**WORK TO BE COMPLETED**
Locate every line below that contains the word "hand" and copy it.

**PROVIDED INFORMATION**
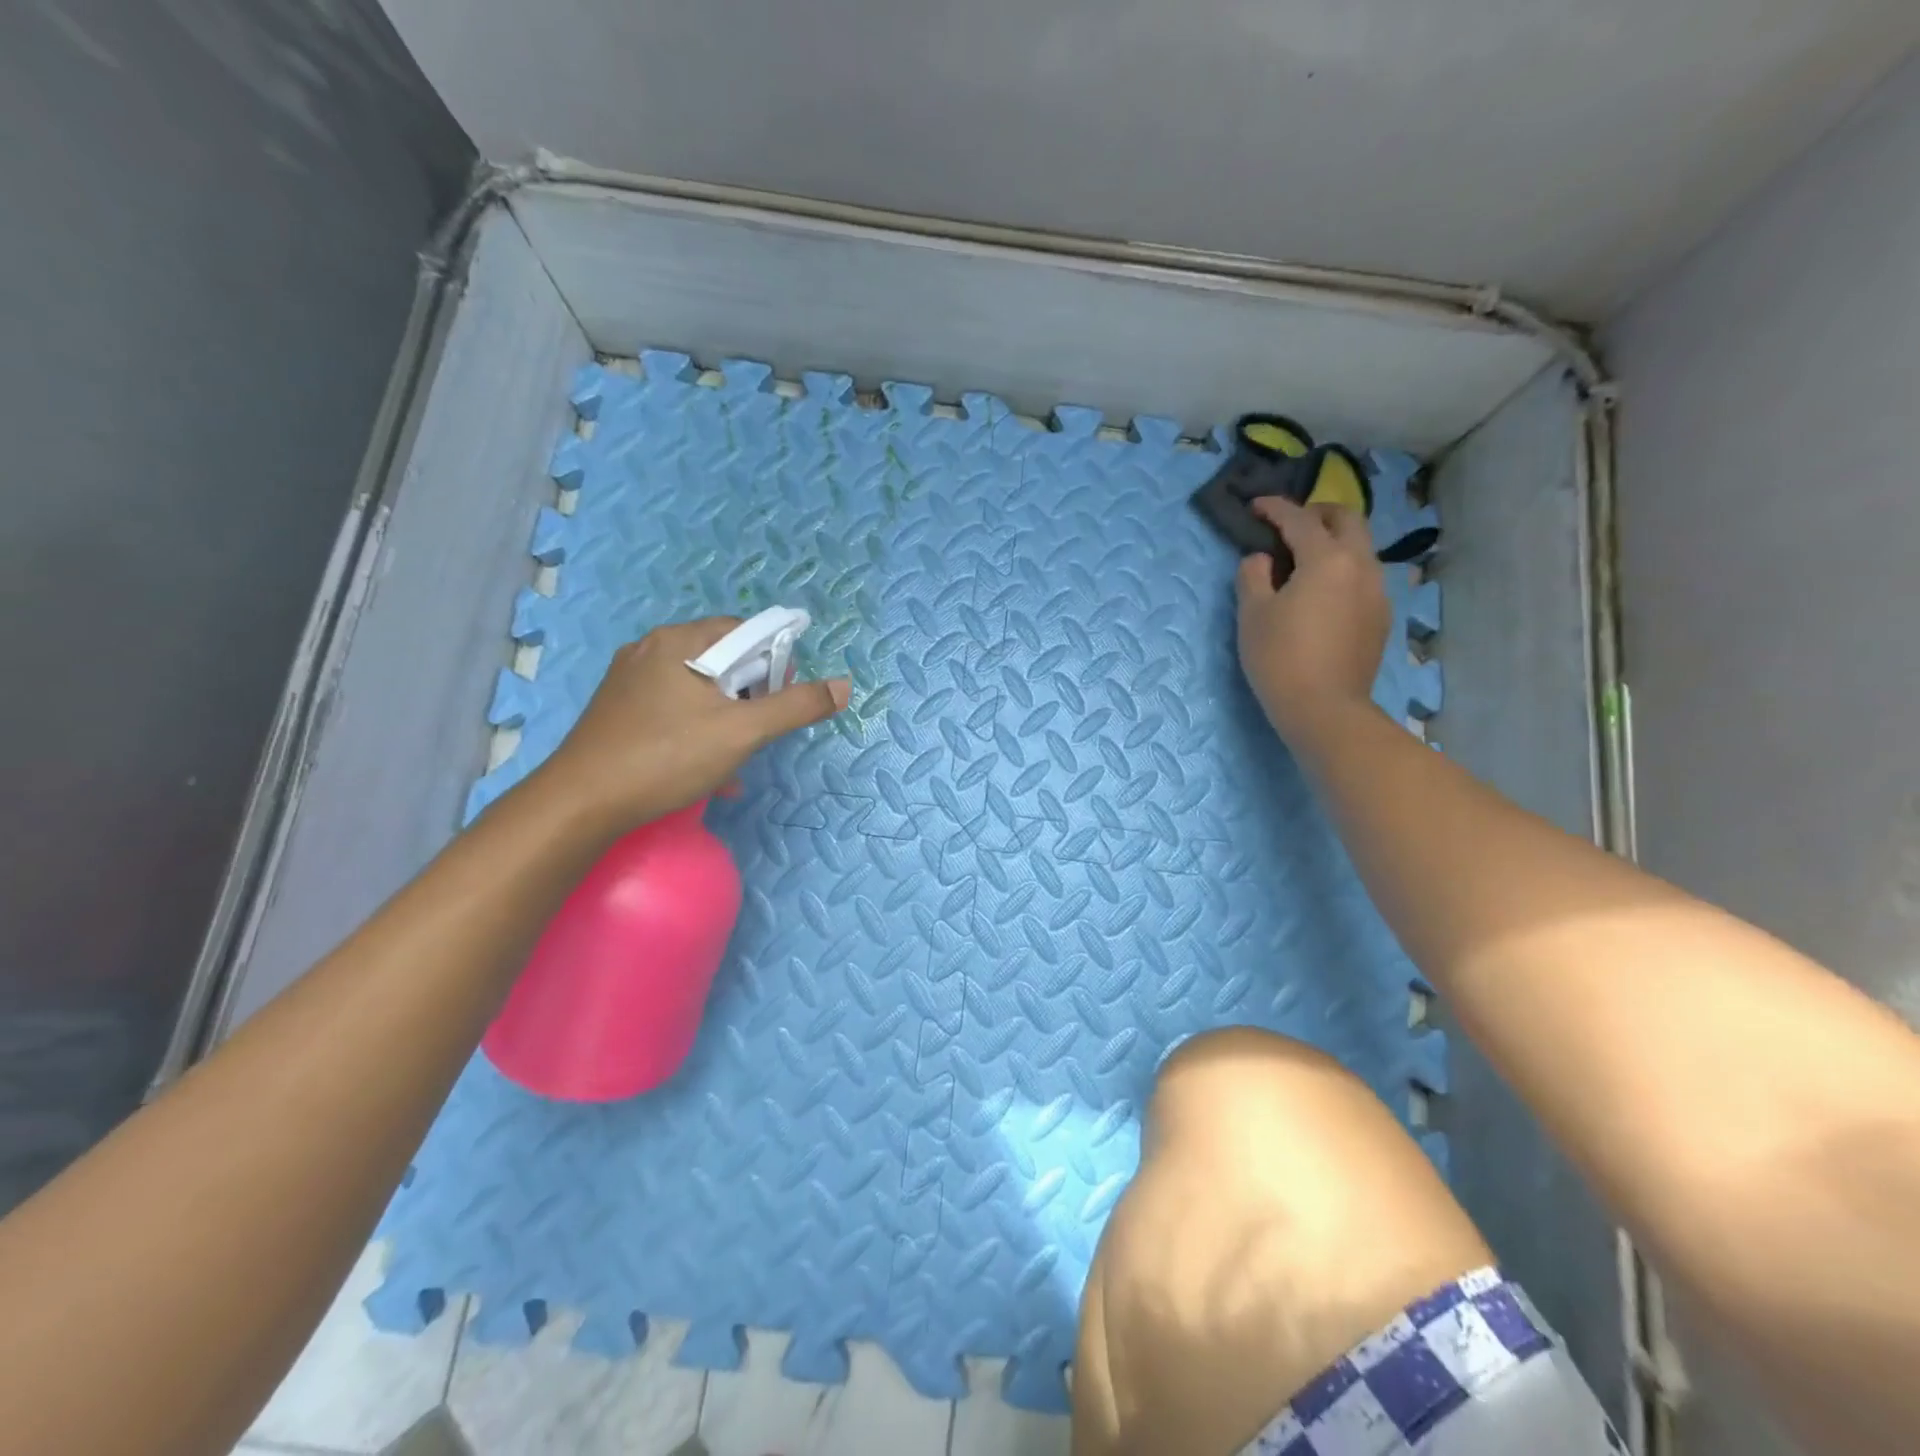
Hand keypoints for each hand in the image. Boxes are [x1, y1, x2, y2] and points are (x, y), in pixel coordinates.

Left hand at [529, 617, 850, 832]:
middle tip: (757, 731)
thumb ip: (795, 706)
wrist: (581, 803)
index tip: (779, 699)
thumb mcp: (742, 732)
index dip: (772, 662)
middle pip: (721, 659)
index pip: (745, 630)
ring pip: (697, 689)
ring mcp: (629, 680)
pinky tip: (705, 769)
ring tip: (735, 758)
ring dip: (725, 718)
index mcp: (679, 640)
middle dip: (748, 695)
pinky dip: (697, 729)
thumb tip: (844, 686)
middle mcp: (651, 649)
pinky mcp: (617, 710)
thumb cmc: (666, 757)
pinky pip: (672, 708)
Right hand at [1236, 497, 1390, 751]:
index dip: (1275, 508)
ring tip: (1305, 558)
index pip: (1299, 519)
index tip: (1255, 506)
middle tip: (1289, 524)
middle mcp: (1361, 566)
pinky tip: (1322, 592)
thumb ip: (1253, 575)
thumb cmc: (1280, 657)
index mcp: (1327, 559)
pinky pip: (1363, 577)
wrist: (1325, 708)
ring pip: (1361, 548)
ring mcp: (1378, 592)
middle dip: (1317, 513)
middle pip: (1347, 519)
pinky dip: (1343, 569)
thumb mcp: (1252, 614)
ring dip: (1334, 541)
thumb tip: (1261, 560)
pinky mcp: (1381, 617)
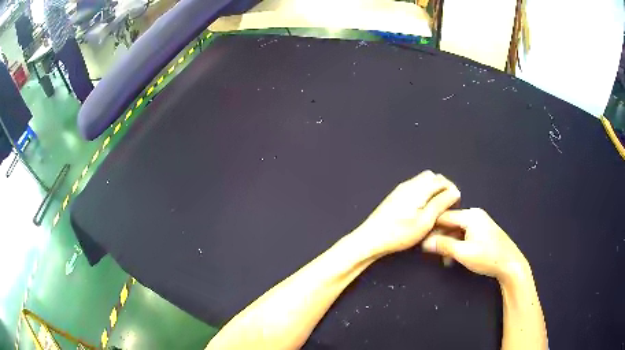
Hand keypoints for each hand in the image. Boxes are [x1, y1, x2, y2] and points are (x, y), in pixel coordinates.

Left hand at [354, 171, 460, 255]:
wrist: (371, 238)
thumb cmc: (399, 233)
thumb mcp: (425, 221)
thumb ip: (441, 203)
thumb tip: (455, 191)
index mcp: (418, 188)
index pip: (442, 180)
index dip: (451, 190)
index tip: (454, 205)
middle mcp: (409, 184)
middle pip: (433, 177)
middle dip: (443, 188)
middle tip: (446, 206)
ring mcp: (401, 189)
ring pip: (423, 181)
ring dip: (433, 191)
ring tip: (435, 210)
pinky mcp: (396, 196)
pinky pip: (415, 187)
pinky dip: (424, 194)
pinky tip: (422, 210)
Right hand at [422, 208, 529, 281]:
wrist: (511, 264)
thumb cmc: (487, 257)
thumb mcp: (463, 253)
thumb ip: (444, 245)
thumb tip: (425, 242)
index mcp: (470, 215)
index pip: (443, 216)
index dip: (430, 227)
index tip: (419, 238)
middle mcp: (475, 215)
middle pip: (450, 223)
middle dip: (440, 237)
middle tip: (430, 252)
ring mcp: (480, 223)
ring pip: (457, 230)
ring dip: (448, 243)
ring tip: (442, 259)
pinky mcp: (483, 232)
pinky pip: (465, 234)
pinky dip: (457, 244)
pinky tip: (453, 257)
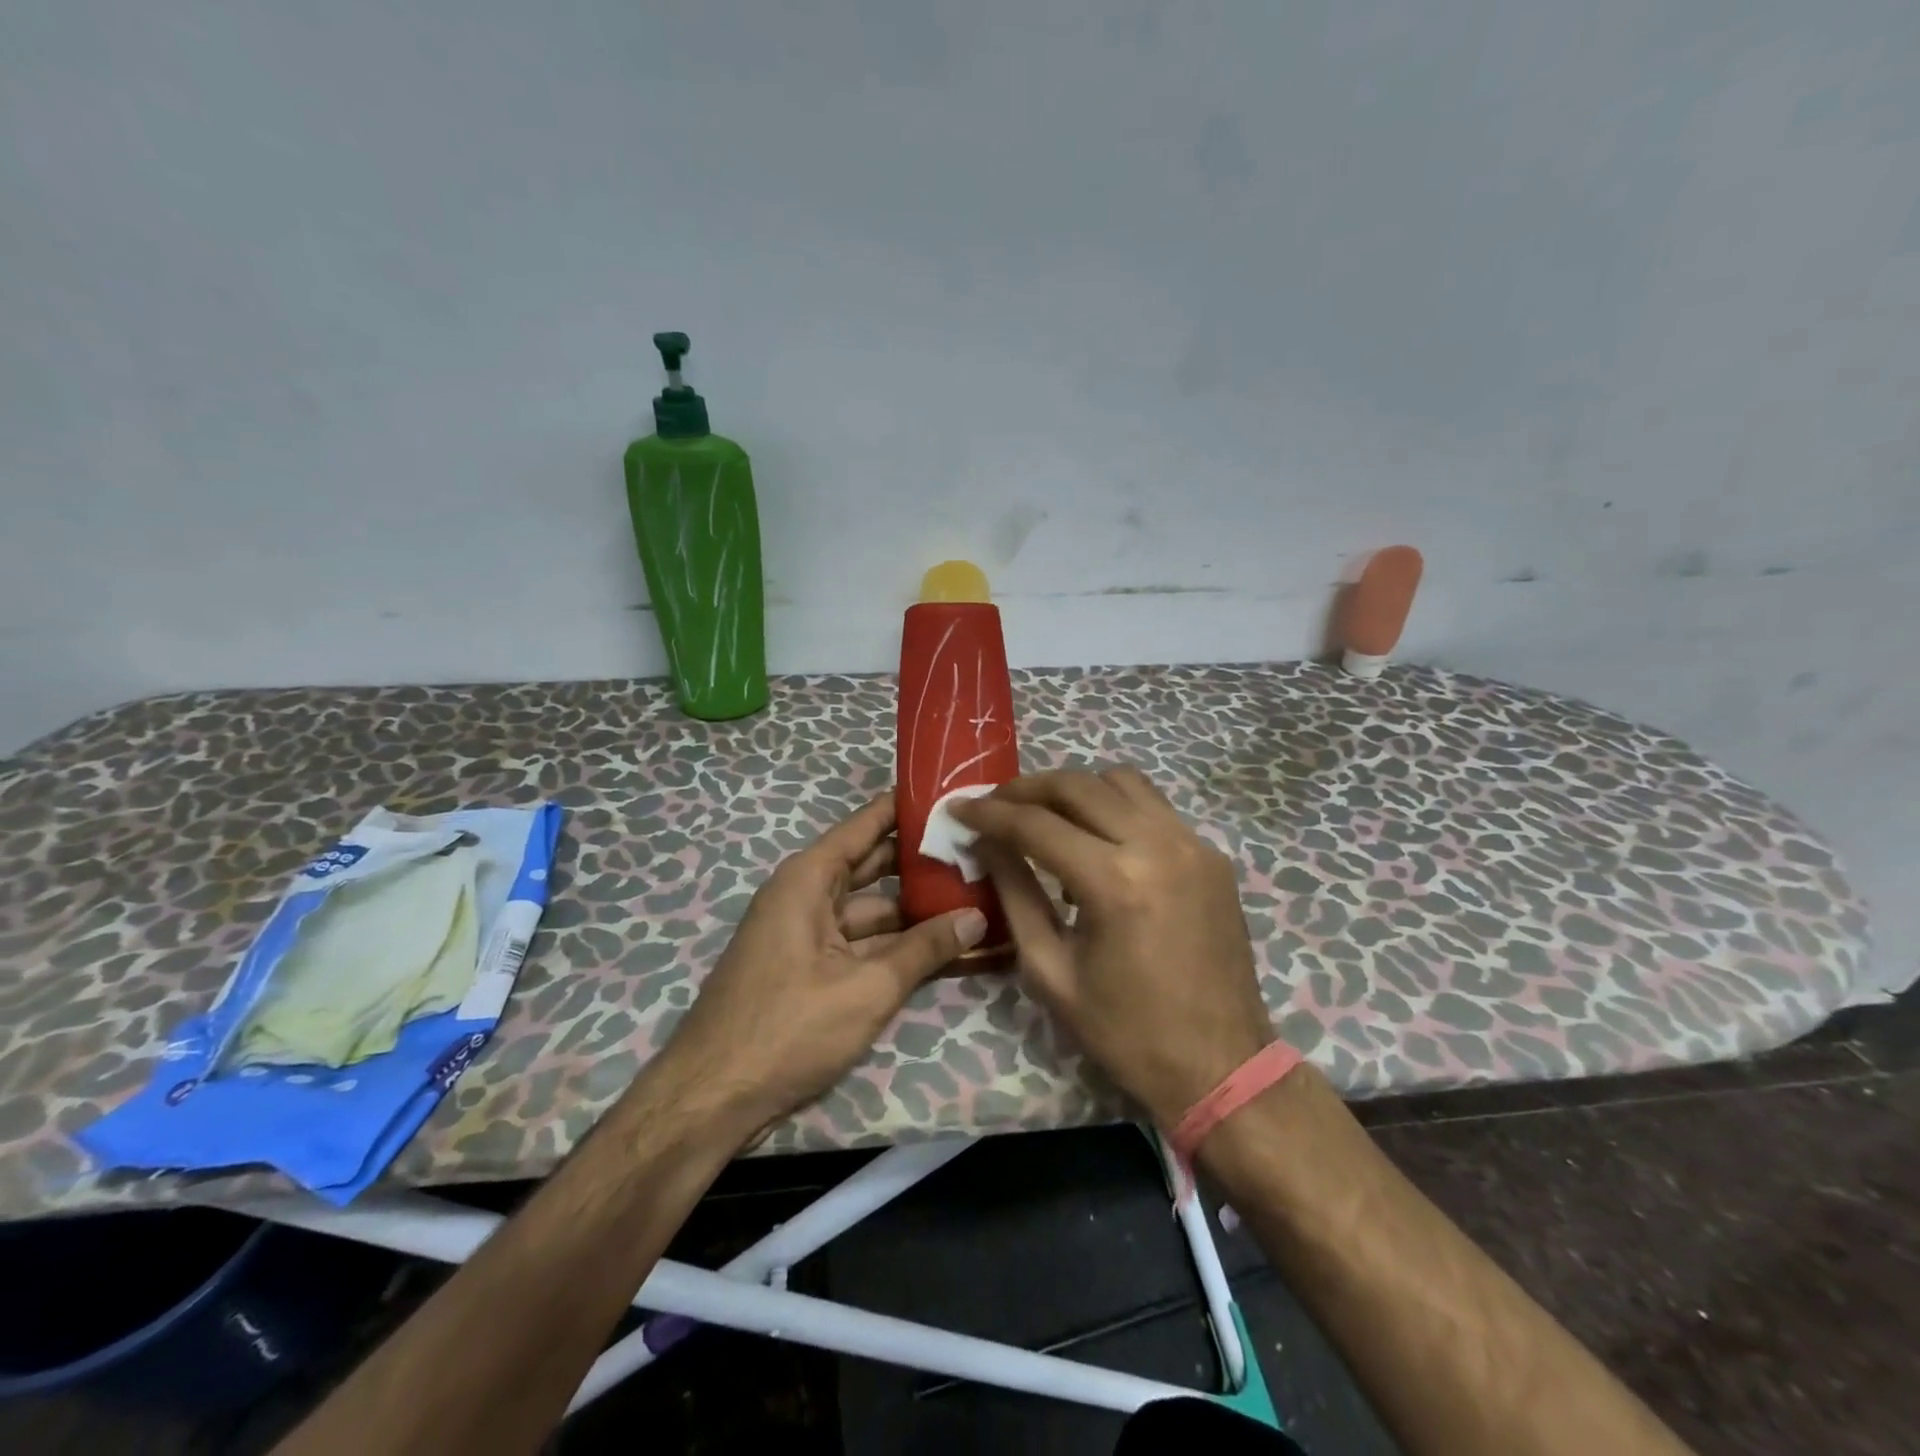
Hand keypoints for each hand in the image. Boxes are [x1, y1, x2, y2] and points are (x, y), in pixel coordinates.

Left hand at [657, 793, 986, 1133]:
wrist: (711, 1100)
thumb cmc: (788, 1028)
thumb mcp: (866, 988)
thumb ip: (924, 950)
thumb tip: (976, 918)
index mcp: (809, 879)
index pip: (866, 825)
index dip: (907, 808)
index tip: (952, 794)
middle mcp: (806, 896)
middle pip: (874, 866)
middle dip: (922, 862)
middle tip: (977, 851)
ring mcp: (808, 934)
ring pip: (872, 910)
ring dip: (916, 910)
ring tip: (974, 899)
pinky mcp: (811, 969)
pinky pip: (861, 943)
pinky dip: (896, 945)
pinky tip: (941, 947)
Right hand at [951, 767, 1272, 1128]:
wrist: (1220, 1064)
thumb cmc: (1125, 1031)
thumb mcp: (1050, 971)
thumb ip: (1015, 895)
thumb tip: (985, 844)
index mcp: (1114, 884)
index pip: (1036, 824)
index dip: (990, 812)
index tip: (959, 807)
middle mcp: (1157, 846)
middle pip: (1078, 785)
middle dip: (1026, 788)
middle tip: (995, 804)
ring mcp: (1192, 844)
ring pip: (1120, 781)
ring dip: (1074, 789)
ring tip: (1045, 814)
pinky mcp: (1211, 854)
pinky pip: (1153, 806)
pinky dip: (1115, 806)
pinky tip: (1097, 838)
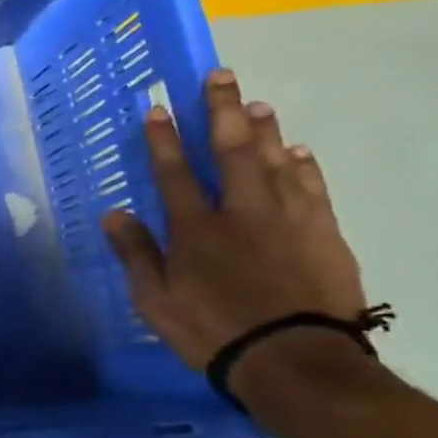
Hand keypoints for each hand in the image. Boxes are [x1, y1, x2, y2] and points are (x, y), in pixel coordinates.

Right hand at [103, 68, 365, 369]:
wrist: (297, 361)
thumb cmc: (213, 331)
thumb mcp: (155, 301)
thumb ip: (136, 254)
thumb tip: (113, 214)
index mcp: (195, 228)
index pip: (174, 172)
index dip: (164, 139)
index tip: (158, 108)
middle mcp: (241, 212)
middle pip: (230, 151)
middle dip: (221, 111)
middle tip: (219, 75)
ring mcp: (288, 219)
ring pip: (274, 161)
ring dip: (263, 130)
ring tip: (257, 103)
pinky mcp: (323, 233)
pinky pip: (311, 187)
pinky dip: (302, 165)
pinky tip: (297, 151)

**RESPONSE TO THIS EXERCISE**
Hand keypoints for each hand in the image. Boxes are [x1, y1, x2, y2] and points are (x, y), in pixel coordinates.
Left hand at [529, 617, 850, 832]:
Right hand at [1236, 497, 1390, 751]:
Hand keypoints for each hand in the image. Boxes are [x1, y1, x2, y2] and points are (x, y), in pixel coordinates.
Left hand at [354, 171, 460, 255]:
Right hand at [422, 208, 529, 281]:
Hand keypoints for each hand in the image. Boxes are [x1, y1, x2, y2] and points are (x, y), in pixel coordinates.
Left hand at [657, 793, 986, 1133]:
Right hand at [951, 767, 1272, 1128]:
Hand keypoints for each hand in the image. Boxes are [x1, y1, x2, y2] and points are (x, y), in pixel coordinates.
Right hand at [103, 68, 365, 369]:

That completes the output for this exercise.